## Work to complete
Give the lines in all of the rows below as a JSON list of strings, one string per line, leaving out any blank lines.

## Records for the exercise
--

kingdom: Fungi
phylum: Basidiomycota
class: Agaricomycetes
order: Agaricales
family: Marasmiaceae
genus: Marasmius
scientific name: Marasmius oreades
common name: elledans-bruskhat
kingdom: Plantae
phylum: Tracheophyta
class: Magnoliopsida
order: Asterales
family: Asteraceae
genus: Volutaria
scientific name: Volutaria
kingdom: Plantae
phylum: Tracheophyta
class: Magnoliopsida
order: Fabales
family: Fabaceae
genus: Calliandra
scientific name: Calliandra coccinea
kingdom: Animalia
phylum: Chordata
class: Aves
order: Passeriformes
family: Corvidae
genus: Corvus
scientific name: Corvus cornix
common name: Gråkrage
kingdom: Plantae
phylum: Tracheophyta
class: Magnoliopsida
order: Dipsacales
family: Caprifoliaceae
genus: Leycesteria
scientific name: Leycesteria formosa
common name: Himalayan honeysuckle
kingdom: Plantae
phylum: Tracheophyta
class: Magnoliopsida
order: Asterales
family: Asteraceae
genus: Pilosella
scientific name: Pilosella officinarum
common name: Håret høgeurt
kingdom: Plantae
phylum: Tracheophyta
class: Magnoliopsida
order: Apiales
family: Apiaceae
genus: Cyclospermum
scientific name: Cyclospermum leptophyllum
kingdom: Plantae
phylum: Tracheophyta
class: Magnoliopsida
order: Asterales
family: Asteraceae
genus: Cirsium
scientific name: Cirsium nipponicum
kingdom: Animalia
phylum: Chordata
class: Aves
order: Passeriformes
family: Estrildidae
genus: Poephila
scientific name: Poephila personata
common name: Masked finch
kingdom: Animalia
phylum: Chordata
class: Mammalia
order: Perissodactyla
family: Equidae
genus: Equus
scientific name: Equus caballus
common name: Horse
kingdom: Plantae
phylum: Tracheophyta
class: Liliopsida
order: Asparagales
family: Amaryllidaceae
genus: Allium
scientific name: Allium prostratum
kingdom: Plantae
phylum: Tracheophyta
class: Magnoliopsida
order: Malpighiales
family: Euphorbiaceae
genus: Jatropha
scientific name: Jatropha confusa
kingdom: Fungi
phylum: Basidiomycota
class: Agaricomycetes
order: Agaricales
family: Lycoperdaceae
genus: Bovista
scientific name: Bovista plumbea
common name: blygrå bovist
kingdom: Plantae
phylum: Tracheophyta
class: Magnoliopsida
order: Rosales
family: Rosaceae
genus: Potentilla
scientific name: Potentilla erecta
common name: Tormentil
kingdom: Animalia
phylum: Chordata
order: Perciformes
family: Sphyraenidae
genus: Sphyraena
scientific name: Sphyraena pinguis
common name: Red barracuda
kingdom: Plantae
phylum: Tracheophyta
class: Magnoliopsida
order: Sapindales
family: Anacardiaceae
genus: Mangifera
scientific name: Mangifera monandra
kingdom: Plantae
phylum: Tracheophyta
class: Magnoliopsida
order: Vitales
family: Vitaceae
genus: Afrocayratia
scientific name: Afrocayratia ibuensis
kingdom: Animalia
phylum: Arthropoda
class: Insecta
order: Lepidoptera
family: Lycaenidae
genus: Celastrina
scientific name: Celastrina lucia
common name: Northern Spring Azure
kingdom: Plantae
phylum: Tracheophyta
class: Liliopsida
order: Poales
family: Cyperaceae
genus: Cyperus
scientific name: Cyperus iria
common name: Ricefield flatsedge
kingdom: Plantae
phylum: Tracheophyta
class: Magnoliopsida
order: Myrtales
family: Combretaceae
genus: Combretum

--

## Result of this task
[
  "kingdom: Fungi",
  "phylum: Basidiomycota",
  "class: Agaricomycetes",
  "order: Agaricales",
  "family: Marasmiaceae",
  "genus: Marasmius",
  "scientific name: Marasmius oreades",
  "common name: elledans-bruskhat",
  "kingdom: Plantae",
  "phylum: Tracheophyta",
  "class: Magnoliopsida",
  "order: Asterales",
  "family: Asteraceae",
  "genus: Volutaria",
  "scientific name: Volutaria",
  "kingdom: Plantae",
  "phylum: Tracheophyta",
  "class: Magnoliopsida",
  "order: Fabales",
  "family: Fabaceae",
  "genus: Calliandra",
  "scientific name: Calliandra coccinea",
  "kingdom: Animalia",
  "phylum: Chordata",
  "class: Aves",
  "order: Passeriformes",
  "family: Corvidae",
  "genus: Corvus",
  "scientific name: Corvus cornix",
  "common name: Gråkrage",
  "kingdom: Plantae",
  "phylum: Tracheophyta",
  "class: Magnoliopsida",
  "order: Dipsacales",
  "family: Caprifoliaceae",
  "genus: Leycesteria",
  "scientific name: Leycesteria formosa",
  "common name: Himalayan honeysuckle",
  "kingdom: Plantae",
  "phylum: Tracheophyta",
  "class: Magnoliopsida",
  "order: Asterales",
  "family: Asteraceae",
  "genus: Pilosella",
  "scientific name: Pilosella officinarum",
  "common name: Håret høgeurt",
  "kingdom: Plantae",
  "phylum: Tracheophyta",
  "class: Magnoliopsida",
  "order: Apiales",
  "family: Apiaceae",
  "genus: Cyclospermum",
  "scientific name: Cyclospermum leptophyllum",
  "kingdom: Plantae",
  "phylum: Tracheophyta",
  "class: Magnoliopsida",
  "order: Asterales",
  "family: Asteraceae",
  "genus: Cirsium",
  "scientific name: Cirsium nipponicum",
  "kingdom: Animalia",
  "phylum: Chordata",
  "class: Aves",
  "order: Passeriformes",
  "family: Estrildidae",
  "genus: Poephila",
  "scientific name: Poephila personata",
  "common name: Masked finch",
  "kingdom: Animalia",
  "phylum: Chordata",
  "class: Mammalia",
  "order: Perissodactyla",
  "family: Equidae",
  "genus: Equus",
  "scientific name: Equus caballus",
  "common name: Horse",
  "kingdom: Plantae",
  "phylum: Tracheophyta",
  "class: Liliopsida",
  "order: Asparagales",
  "family: Amaryllidaceae",
  "genus: Allium",
  "scientific name: Allium prostratum",
  "kingdom: Plantae",
  "phylum: Tracheophyta",
  "class: Magnoliopsida",
  "order: Malpighiales",
  "family: Euphorbiaceae",
  "genus: Jatropha",
  "scientific name: Jatropha confusa",
  "kingdom: Fungi",
  "phylum: Basidiomycota",
  "class: Agaricomycetes",
  "order: Agaricales",
  "family: Lycoperdaceae",
  "genus: Bovista",
  "scientific name: Bovista plumbea",
  "common name: blygrå bovist",
  "kingdom: Plantae",
  "phylum: Tracheophyta",
  "class: Magnoliopsida",
  "order: Rosales",
  "family: Rosaceae",
  "genus: Potentilla",
  "scientific name: Potentilla erecta",
  "common name: Tormentil",
  "kingdom: Animalia",
  "phylum: Chordata",
  "order: Perciformes",
  "family: Sphyraenidae",
  "genus: Sphyraena",
  "scientific name: Sphyraena pinguis",
  "common name: Red barracuda",
  "kingdom: Plantae",
  "phylum: Tracheophyta",
  "class: Magnoliopsida",
  "order: Sapindales",
  "family: Anacardiaceae",
  "genus: Mangifera",
  "scientific name: Mangifera monandra",
  "kingdom: Plantae",
  "phylum: Tracheophyta",
  "class: Magnoliopsida",
  "order: Vitales",
  "family: Vitaceae",
  "genus: Afrocayratia",
  "scientific name: Afrocayratia ibuensis",
  "kingdom: Animalia",
  "phylum: Arthropoda",
  "class: Insecta",
  "order: Lepidoptera",
  "family: Lycaenidae",
  "genus: Celastrina",
  "scientific name: Celastrina lucia",
  "common name: Northern Spring Azure",
  "kingdom: Plantae",
  "phylum: Tracheophyta",
  "class: Liliopsida",
  "order: Poales",
  "family: Cyperaceae",
  "genus: Cyperus",
  "scientific name: Cyperus iria",
  "common name: Ricefield flatsedge",
  "kingdom: Plantae",
  "phylum: Tracheophyta",
  "class: Magnoliopsida",
  "order: Myrtales",
  "family: Combretaceae",
  "genus: Combretum"
]